**O que fazer:**
Responda com base na seção de texto sobre Fernando Simon Westphal:
(a) A partir de que mês a NBR 15575 passa a vigorar?
(b) Em que universidade Westphal é professor?
(c) Em quantos projetos ele atuou na empresa de consultoria em certificação LEED?

**Seção de texto:**
• • • • •

Sempre citado entre os mais reconhecidos especialistas do Brasil em sustentabilidade arquitetônica e eficiência energética de edifícações, o engenheiro Fernando Simon Westphal tem sido uma voz importante em debates envolvendo a NBR 15575, norma da ABNT que passa a vigorar a partir de julho e estabelece parâmetros para o desempenho termo acústico de edifícios. Professor do Departamento de Arquitetura e Urbanismo da Universidade Federal de Santa Catarina (UFSC), é também sócio fundador da ENE Consultores, empresa que presta serviços nas áreas de eficiência energética, conforto térmico e construção sustentável. O percurso que conduziu o engenheiro a se aprofundar no segmento da construção sustentável foi pavimentado por ricas experiências, que lançaram as bases para a construção de um sólido currículo em seu ramo de especialização. Iniciada ainda na faculdade, quando foi bolsista num laboratório de eficiência energética, a trajetória profissional de Westphal conta ainda com um doutorado na área, passagem por uma empresa de consultoria em certificação LEED, na qual atuou em mais de 50 projetos e simulações energéticas dos primeiros grandes edifícios de escritórios certificados do País, como o Corporate Towers, no Rio de Janeiro, e o Eco Berrini, em São Paulo. Em entrevista a Vidro Impresso, o especialista revela uma visão pragmática em relação às reais repercussões e impactos da nova norma sobre o cenário da construção civil no Brasil e destaca o papel do vidro para garantir às edificações os cada vez mais valorizados selos verdes.

• • • • •

**Trechos dos registros:**
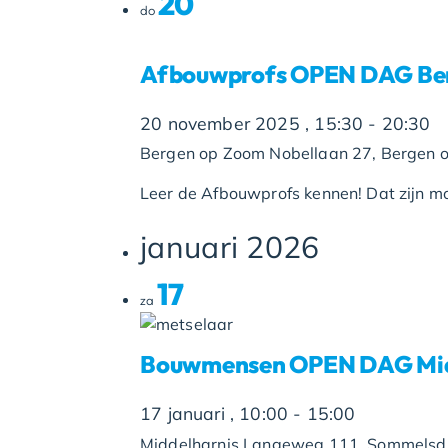
20
do
Afbouwprofs OPEN DAG Be
20 november 2025 , 15:30
-
20:30
Bergen op Zoom
Nobellaan 27, Bergen 
Leer de Afbouwprofs kennen! Dat zijn mo
januari 2026
17
za
Bouwmensen OPEN DAG Midd
17 januari , 10:00
-
15:00
Middelharnis
Langeweg 111, Sommelsdij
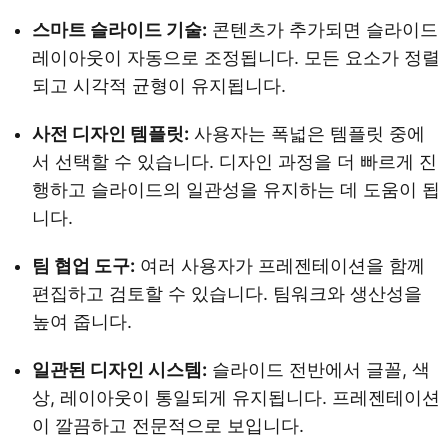
스마트 슬라이드 기술:
콘텐츠가 추가되면 슬라이드
레이아웃이 자동으로 조정됩니다. 모든 요소가 정렬
되고 시각적 균형이 유지됩니다.
사전 디자인 템플릿:
사용자는 폭넓은 템플릿 중에
서 선택할 수 있습니다. 디자인 과정을 더 빠르게 진
행하고 슬라이드의 일관성을 유지하는 데 도움이 됩
니다.
팀 협업 도구:
여러 사용자가 프레젠테이션을 함께
편집하고 검토할 수 있습니다. 팀워크와 생산성을
높여 줍니다.
일관된 디자인 시스템:
슬라이드 전반에서 글꼴, 색
상, 레이아웃이 통일되게 유지됩니다. 프레젠테이션
이 깔끔하고 전문적으로 보입니다.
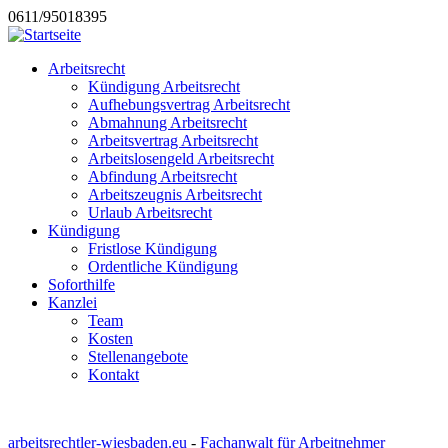
0611/95018395
Arbeitsrecht
Kündigung Arbeitsrecht
Aufhebungsvertrag Arbeitsrecht
Abmahnung Arbeitsrecht
Arbeitsvertrag Arbeitsrecht
Arbeitslosengeld Arbeitsrecht
Abfindung Arbeitsrecht
Arbeitszeugnis Arbeitsrecht
Urlaub Arbeitsrecht
Kündigung
Fristlose Kündigung
Ordentliche Kündigung
Soforthilfe
Kanzlei
Team
Kosten
Stellenangebote
Kontakt
arbeitsrechtler-wiesbaden.eu
-
Fachanwalt für Arbeitnehmer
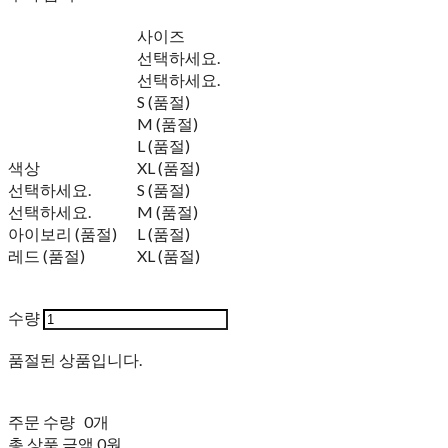
사이즈
선택하세요.
선택하세요.
S (품절)
M (품절)
L (품절)
색상
XL (품절)
선택하세요.
S (품절)
선택하세요.
M (품절)
아이보리 (품절)
L (품절)
레드 (품절)
XL (품절)
수량
품절된 상품입니다.
주문 수량
0개
총 상품 금액
0원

• • • • •

**Resposta:**
(a) Julho.
(b) Na Universidade Federal de Santa Catarina (UFSC).
(c) Em mais de 50 projetos.